Ackerbohne
Die Ackerbohne liefert hohe Rohproteinerträge und ist im Biolandbau ein wichtiger Eiweißträger in der Fütterung. Sie verbessert durch Stickstofffixierung die Bodenfruchtbarkeit und lockert enge Getreidefruchtfolgen auf. In Österreich ist sie vorrangig im Norden verbreitet, in Deutschland besonders in den Küstenregionen. Die begrenzte Trockenheitsresistenz schränkt ihren Anbau in wärmeren Lagen ein.

Körnererbse
Die Erbse gilt als klassische Körnerleguminose und spielt in Biofruchtfolgen eine zentrale Rolle. Sie bringt frühe Ernte, wodurch Zwischenfruchtanbau gut gelingt. In Österreich und Süddeutschland leidet sie oft unter Trockenheit, dazu kommt noch Lagergefahr. Ihr Beitrag zum Eiweißfutter und zur Bodenlockerung macht sie ökologisch wertvoll.

Linse
Die Linse erlebt im Bioanbau eine Renaissance, getragen von steigender Nachfrage nach regionalen Eiweißquellen. Sie gedeiht nur in Mischkultur, meist mit Getreide als Stützfrucht. Österreich und Deutschland sind Nischenstandorte, dennoch entstehen hier spannende Wertschöpfungsketten. Ihr Hauptwert liegt in der Direktvermarktung.

Wicke
Wicken werden im Bioanbau vor allem als Gemengepartner geschätzt. Sie liefern Stickstoff und erhöhen den Rohproteinertrag in Mischungen, z. B. mit Hafer oder Gerste. Die Sommerwicke ist wichtig im Gemengeanbau zur Fütterung oder Gründüngung. Ihre Bedeutung liegt in der Fruchtfolgediversifizierung und Stickstoffversorgung.

Sojabohne
Die Sojabohne ist im Biolandbau die wichtigste Eiweißquelle für Mensch und Tier. Österreich nimmt im europäischen Bio-Sojaanbau eine Vorreiterrolle ein, Deutschland holt auf.
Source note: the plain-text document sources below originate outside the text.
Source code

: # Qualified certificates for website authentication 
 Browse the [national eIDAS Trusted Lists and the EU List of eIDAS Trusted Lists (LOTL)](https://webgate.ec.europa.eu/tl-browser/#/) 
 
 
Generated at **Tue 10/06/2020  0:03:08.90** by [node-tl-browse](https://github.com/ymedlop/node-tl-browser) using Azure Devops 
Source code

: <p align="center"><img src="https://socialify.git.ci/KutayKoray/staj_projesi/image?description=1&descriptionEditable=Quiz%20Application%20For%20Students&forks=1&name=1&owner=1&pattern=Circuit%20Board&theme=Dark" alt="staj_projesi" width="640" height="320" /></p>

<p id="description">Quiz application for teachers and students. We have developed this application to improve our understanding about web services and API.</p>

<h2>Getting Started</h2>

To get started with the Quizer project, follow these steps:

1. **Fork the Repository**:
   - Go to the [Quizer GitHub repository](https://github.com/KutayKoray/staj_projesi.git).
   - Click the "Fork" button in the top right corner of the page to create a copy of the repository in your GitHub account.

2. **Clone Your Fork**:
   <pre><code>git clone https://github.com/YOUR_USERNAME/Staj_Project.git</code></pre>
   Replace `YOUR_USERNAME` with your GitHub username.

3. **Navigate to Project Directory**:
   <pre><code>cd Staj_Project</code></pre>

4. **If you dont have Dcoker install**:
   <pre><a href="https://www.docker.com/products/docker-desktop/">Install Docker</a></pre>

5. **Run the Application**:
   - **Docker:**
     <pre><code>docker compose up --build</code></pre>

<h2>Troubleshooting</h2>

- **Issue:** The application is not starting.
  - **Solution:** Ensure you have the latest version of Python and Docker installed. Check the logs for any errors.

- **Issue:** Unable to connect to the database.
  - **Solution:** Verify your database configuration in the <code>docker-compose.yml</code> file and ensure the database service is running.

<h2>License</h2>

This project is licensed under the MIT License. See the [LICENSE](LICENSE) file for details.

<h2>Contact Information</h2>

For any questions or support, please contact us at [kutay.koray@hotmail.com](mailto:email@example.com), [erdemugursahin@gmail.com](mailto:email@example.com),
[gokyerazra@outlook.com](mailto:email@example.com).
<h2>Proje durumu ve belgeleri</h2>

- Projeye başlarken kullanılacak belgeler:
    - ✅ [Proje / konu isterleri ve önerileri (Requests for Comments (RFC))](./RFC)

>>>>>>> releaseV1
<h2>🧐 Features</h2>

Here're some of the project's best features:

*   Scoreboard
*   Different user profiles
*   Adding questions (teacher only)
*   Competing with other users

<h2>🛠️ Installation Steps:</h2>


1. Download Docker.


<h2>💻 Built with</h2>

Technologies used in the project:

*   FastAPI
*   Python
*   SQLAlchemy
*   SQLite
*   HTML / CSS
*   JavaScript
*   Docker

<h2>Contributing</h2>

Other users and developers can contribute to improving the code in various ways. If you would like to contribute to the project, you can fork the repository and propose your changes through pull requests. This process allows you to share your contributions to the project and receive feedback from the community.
Neben Futternutzung gewinnt Lebensmittelsoja für Tofu, Drinks oder Fleischalternativen stark an Bedeutung. Hohe Ansprüche an Wärme und Standort begrenzen das Anbaugebiet.

Kichererbse
Die Kichererbse ist eine wärmeliebende Kultur, die im Bioanbau zunehmend Aufmerksamkeit erhält. Sie bietet Chancen in Direktvermarktung und als regionale Proteinquelle für die Küche. In Österreich und Süddeutschland ist sie bislang eine Nische, trockene Standorte sind vorteilhaft. Ihr Wert liegt weniger im Ertrag, mehr in Vielfalt und Vermarktung.